Sometimes, a model is most useful when it explicitly states that it cannot provide a single forecast. This happens when the uncertainty is so large that any specific prediction would be misleading. For example, if historical error ranges are larger than the expected margin of victory in many seats, producing a point forecast would imply a false sense of precision. In such cases, the model 'refuses to forecast' by only offering scenarios. This forces stakeholders to confront the true level of uncertainty rather than making decisions based on a single number that is likely wrong. It also avoids the common pitfall of overconfidence, where a forecast is mistaken for a guarantee. By refusing to offer a point estimate, the model fosters a more nuanced discussion about risks and contingencies. Decision-makers can then ask, 'Under what conditions would we win or lose?' rather than 'Will we win?' This shift in thinking is especially valuable for campaign strategy, resource allocation, and risk management in elections.

How can analysts apply scenario modelling in practice for local elections?

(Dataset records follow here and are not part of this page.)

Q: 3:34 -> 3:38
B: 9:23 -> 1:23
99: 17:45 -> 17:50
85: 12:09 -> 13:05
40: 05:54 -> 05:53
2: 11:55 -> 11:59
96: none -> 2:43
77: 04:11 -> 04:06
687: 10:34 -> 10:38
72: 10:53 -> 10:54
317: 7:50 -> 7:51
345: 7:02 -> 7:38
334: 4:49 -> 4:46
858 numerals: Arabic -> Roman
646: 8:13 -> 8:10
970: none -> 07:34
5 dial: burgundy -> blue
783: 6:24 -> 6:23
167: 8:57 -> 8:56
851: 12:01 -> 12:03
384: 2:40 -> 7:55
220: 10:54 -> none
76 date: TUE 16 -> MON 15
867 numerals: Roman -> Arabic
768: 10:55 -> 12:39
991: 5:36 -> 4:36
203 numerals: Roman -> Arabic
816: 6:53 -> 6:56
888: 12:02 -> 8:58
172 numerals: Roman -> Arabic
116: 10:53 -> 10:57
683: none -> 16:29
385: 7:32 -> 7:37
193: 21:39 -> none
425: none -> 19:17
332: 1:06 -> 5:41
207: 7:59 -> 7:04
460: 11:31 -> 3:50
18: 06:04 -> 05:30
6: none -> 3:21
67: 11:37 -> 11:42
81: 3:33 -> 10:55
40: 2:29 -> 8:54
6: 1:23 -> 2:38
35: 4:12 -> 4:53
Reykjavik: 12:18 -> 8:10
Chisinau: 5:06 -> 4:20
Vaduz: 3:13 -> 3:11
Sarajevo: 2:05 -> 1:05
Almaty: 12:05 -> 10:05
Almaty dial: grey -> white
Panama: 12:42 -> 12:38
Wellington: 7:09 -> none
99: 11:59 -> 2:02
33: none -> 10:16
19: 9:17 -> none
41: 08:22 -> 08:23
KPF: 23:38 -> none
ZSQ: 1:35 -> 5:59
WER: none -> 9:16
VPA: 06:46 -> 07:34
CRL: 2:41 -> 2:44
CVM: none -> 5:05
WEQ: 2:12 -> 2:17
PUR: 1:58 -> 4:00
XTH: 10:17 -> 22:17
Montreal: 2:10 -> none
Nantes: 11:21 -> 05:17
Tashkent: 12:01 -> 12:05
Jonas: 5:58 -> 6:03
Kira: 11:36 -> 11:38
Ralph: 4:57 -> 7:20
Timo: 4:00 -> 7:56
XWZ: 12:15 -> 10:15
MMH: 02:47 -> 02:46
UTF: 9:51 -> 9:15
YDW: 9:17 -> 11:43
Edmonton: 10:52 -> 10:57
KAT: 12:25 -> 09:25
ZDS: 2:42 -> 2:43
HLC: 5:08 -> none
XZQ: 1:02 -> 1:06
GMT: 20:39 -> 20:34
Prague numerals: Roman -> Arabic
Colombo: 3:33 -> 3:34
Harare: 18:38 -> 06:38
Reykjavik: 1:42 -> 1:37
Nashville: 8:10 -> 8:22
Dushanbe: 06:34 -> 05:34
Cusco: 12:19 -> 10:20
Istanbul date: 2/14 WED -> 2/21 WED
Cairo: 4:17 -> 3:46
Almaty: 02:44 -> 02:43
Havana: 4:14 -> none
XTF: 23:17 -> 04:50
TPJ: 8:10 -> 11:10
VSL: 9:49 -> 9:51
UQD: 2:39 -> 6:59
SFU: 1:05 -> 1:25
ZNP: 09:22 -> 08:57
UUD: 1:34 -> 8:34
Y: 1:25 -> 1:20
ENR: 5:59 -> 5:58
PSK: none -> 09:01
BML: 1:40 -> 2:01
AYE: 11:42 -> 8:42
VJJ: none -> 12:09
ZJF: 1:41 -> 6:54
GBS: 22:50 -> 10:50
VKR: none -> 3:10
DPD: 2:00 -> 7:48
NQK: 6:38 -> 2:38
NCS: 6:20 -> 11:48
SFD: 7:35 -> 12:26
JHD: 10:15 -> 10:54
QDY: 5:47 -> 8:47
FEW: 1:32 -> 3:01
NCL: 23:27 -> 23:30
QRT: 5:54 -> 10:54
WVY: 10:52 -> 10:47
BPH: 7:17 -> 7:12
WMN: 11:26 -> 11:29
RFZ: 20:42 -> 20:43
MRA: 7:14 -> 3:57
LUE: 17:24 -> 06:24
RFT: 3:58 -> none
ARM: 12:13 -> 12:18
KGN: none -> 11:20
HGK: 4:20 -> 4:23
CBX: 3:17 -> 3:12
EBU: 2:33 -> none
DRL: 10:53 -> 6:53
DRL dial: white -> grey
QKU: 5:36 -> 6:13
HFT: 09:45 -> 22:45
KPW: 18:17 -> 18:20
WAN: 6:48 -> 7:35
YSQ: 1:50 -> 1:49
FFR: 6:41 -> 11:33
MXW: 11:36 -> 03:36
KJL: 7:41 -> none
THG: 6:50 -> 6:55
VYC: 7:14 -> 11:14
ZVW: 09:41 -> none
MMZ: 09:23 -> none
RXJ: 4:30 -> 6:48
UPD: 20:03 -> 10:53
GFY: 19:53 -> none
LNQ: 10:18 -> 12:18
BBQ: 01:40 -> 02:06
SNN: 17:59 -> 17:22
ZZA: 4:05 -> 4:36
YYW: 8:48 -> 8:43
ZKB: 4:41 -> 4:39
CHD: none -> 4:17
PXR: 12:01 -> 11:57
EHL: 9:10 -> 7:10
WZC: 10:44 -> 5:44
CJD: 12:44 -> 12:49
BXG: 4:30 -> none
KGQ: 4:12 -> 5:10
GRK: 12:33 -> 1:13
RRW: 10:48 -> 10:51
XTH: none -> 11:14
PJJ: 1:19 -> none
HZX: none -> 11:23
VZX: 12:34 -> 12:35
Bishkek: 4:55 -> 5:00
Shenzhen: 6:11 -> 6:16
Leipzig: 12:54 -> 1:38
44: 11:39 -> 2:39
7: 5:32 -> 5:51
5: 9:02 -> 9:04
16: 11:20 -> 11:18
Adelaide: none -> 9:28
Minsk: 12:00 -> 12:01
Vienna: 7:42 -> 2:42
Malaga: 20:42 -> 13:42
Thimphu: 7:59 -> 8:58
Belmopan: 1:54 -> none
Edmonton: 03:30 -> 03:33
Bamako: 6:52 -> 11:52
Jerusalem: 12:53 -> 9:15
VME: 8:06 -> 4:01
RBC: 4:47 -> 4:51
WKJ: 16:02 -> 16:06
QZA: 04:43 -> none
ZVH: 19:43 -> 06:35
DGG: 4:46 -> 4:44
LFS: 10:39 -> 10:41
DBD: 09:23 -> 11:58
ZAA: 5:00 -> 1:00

To apply scenario modelling, analysts first gather historical data on past elections, polls, and demographic trends. Then they calibrate uncertainty ranges using historical error distributions. Next, they identify key drivers of local election outcomes, such as national swing, candidate popularity, and local issues. For each driver, they define a set of plausible values (low, medium, high) based on calibrated uncertainty. The model then generates a matrix of scenarios by combining these values, often using a Monte Carlo simulation. Each scenario yields a hypothetical result for each seat. Analysts can then present the most likely scenarios, the best-case and worst-case, and the probability of different outcomes. For example, they might say, 'In 70% of scenarios, the Labour Party wins at least 45% of council seats in this county.' This approach provides a richer picture than a single point forecast. Finally, the model can be updated as new data arrives, making it dynamic and responsive—a key advantage in fast-moving campaign environments.